How can I find all $z \in \Bbb C$ such that: $$ \arg\left(\frac{z-a}{z-b}\right) = \text{constant value} $$ Where $a,b \in \mathbb{C} $ are constants.

Answer 1

Calling

$$ z-a = \rho_a e^{i\phi_a}\\ z-b = \rho_b e^{i\phi_b} $$

then

$$ \arg\left(\frac{z-a}{z-b}\right) = \phi_a-\phi_b = \arctan\left(\frac{y-a_y}{x-a_x}\right)-\arctan\left(\frac{y-b_y}{x-b_x}\right) = C_0 $$

but

$$ \tan\left(\arctan\left(\frac{y-a_y}{x-a_x}\right)-\arctan\left(\frac{y-b_y}{x-b_x}\right)\right) = \frac{a_x (y-b_y)+a_y (b_x-x)-b_x y+b_y x}{(a_x-x) (b_x-x)+(a_y-y) (b_y-y)} = \tan C_0 $$

so choosing $a = a_x+ i a_y = 1+ 2 i,\,\, b = b_x + i b_y = -1-i$ we get the curves for distinct values of $C_0$

Answer 2

Write $\frac{z-a}{z-b} = re^{\alpha i}$ ($r,\alpha$ a real numbers) and we have $\text{arg}\left(\frac{z-a}{z-b}\right) = \alpha =$ constant, hence $$z = \frac{b re^{\alpha i} - a}{re^{\alpha i} -1},$$ where $\alpha$ is constant and $r$ is variable.

Answer 3

Brute force method -

You can write:

$x = \frac{z-a}{z-b} = \frac{(z-a)(z^\star-b^\star)}{|z|^2+|b|^2}$.

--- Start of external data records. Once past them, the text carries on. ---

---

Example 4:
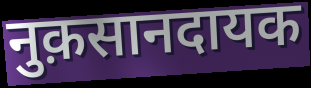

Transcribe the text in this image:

नुक़सानदायक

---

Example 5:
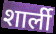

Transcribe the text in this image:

शार्ली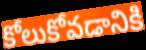
కోలుకోవడానికిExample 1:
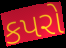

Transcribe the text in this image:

With a little bit of algebra, you can see:

$(|z|^2+|b|^2)\Re x = (\Re z)^2 + (\Im z)^2 - \Re z(\Re a + \Re b) - \Im z(\Im a + \Im b) + \Re a\Re b + \Im a \Im b$, where $\Re$ and $\Im$ denote the real and imaginary parts, respectively.

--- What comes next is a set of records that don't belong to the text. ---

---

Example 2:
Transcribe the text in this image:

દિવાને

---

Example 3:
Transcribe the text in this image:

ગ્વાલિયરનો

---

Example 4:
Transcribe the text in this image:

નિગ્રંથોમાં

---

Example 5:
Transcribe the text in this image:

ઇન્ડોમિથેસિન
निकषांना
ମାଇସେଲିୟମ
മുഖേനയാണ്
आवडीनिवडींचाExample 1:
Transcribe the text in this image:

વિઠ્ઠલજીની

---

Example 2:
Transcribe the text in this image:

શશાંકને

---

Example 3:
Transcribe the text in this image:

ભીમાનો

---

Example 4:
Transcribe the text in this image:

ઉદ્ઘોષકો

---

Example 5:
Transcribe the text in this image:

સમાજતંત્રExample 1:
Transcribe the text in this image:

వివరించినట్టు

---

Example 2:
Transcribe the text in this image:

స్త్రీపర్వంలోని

$(|z|^2+|b|^2)\Im x = \Re z(\Im b - \Im a) + \Im z(\Re b- \Re a) + \Re a \Im b - \Im a \Re b$

Since $\arg(x) = C$, you have $\Re x/ \Im x = C'$. You can plug in $\Re x$ and $\Im x$ from above and try to establish a relation between $\Re z$ and $\Im z$ to get the locus of $z$. It's hard to say whether you will get a neat solution in the most general case.